Into this calamitous arrangement came my uncle Billy’s invitation. A groan escaped me when I saw his pristine calligraphy addressed to “The Doctors Crespo.” It wasn’t that I didn’t want to go, and it certainly wasn’t that I didn’t want to see my uncle. He was my favorite relative. My wife’s schedule, however, made attending social gatherings nearly impossible. As a medical resident, she could only take off by duping another sleep-deprived resident into covering one of her seventy-two-hour shifts. She could, of course, call out sick, but then all of her patients would probably die, and her residency sentence would be extended by a week.
“It's okay,” I said after I brought up the party, “I can go without you.”

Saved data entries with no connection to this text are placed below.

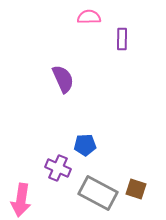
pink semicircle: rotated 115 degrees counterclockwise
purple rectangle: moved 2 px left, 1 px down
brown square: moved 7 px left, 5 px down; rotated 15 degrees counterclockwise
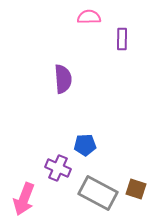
purple semicircle: rotated 20 degrees clockwise
pink arrow: moved 3 px right, 1 px up; rotated 12 degrees clockwise
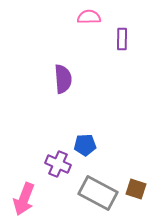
purple cross: moved 4 px up
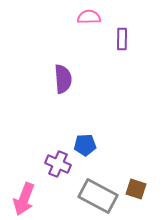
gray rectangle: moved 3 px down
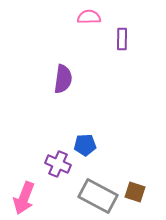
purple semicircle: rotated 12 degrees clockwise
brown square: moved 1 px left, 3 px down
pink arrow: moved 1 px up
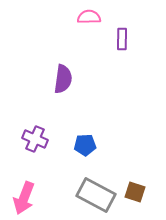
purple cross: moved 23 px left, 25 px up
gray rectangle: moved 2 px left, 1 px up
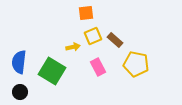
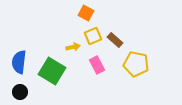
orange square: rotated 35 degrees clockwise
pink rectangle: moved 1 px left, 2 px up
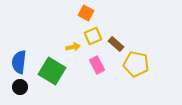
brown rectangle: moved 1 px right, 4 px down
black circle: moved 5 px up
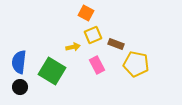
yellow square: moved 1 px up
brown rectangle: rotated 21 degrees counterclockwise
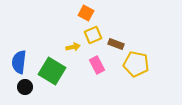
black circle: moved 5 px right
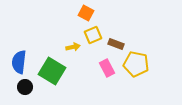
pink rectangle: moved 10 px right, 3 px down
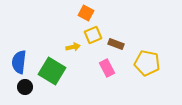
yellow pentagon: moved 11 px right, 1 px up
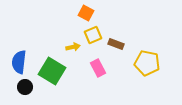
pink rectangle: moved 9 px left
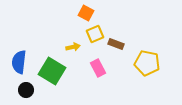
yellow square: moved 2 px right, 1 px up
black circle: moved 1 px right, 3 px down
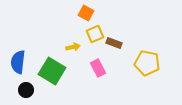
brown rectangle: moved 2 px left, 1 px up
blue semicircle: moved 1 px left
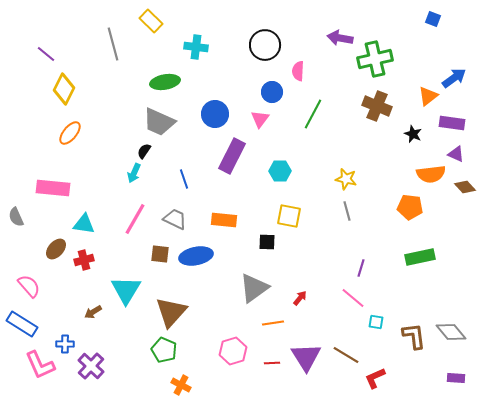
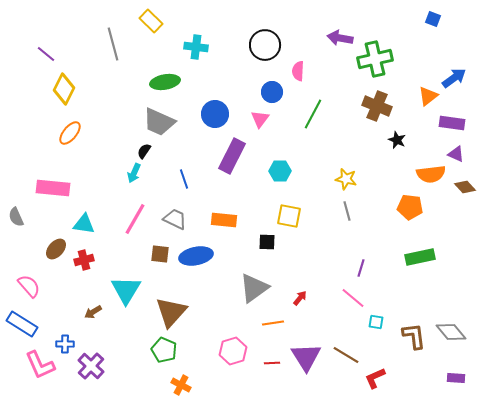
black star at (413, 134): moved 16 px left, 6 px down
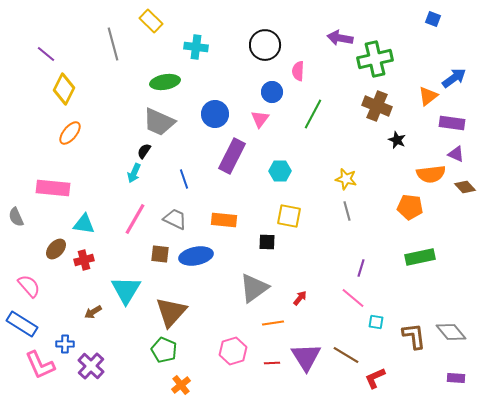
orange cross at (181, 385): rotated 24 degrees clockwise
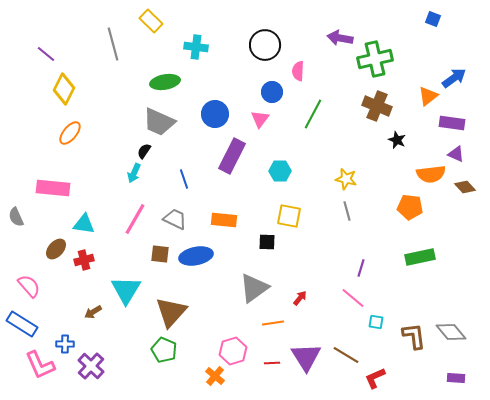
orange cross at (181, 385): moved 34 px right, 9 px up; rotated 12 degrees counterclockwise
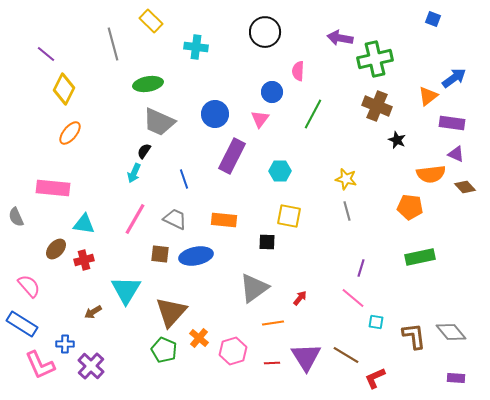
black circle at (265, 45): moved 13 px up
green ellipse at (165, 82): moved 17 px left, 2 px down
orange cross at (215, 376): moved 16 px left, 38 px up
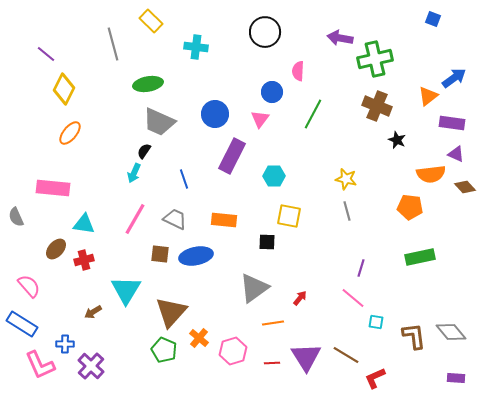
cyan hexagon at (280, 171): moved 6 px left, 5 px down
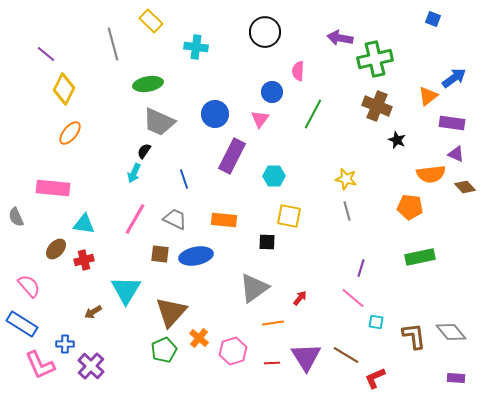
green pentagon at (164, 350): rotated 25 degrees clockwise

“But I’m going to be off for six hours that day.”
“Why don’t you just use that time to rest?”
“Maybe I can move something around,” she said while pouring herself a bowl of Wheaties. “I want to go. You always talk about your uncle and that little town. . . . What's it called?”
“Harmony-on-Hudson.”
Michele was right. As a child, I had been very fond of spending time with my uncle in his large house in the Hudson Valley. My family typically visited twice a year, at Thanksgiving and perhaps for a long weekend in the summer. I loved the storybook feel to the little village, taking walks by the river, and running around my uncle’s whimsically sculpted backyard. But as my nuclear family burgeoned into new layers of extended family, gatherings with my aunts and uncles became increasingly rare. And now that I had a whole other family of in-laws to visit on the holidays, chances to see my uncle were few and far between. His retirement party seemed a last opportunity to visit him and to show my wife an important part of my past.
“Honey, if you do take off, you shouldn’t waste so much time in the car. It’s at least a three-hour round trip from here. You should rest.” But she was already asleep, sitting at the table, a Wheaties flake stuck to her lip. I sighed and stared at the Wheaties box where the uber-handsome tennis player Leo “The Laser” Gronblad was exuberantly smacking a ball. Michele had made no secret about his being her celebrity crush.
“I bet women don’t fall asleep while talking to you, do they, Leo?”
When I gently touched her on the arm to wake her, she yelled “Code Blue” and jumped out of her seat before realizing where she was.
After cleaning up the spilled cereal, I helped her into the bed and closed the door. We had this same conversation a few more times, but each time she was more and more insistent that she would be able to attend the party. My protests gave way, and two weeks later I left a message on my uncle’s answering machine.
“Hi, Uncle Billy! It’s your favorite nephew, Ralphie. Thanks for inviting us! We will definitely be there!” I didn’t know it at the time, but I had just changed the course of my life.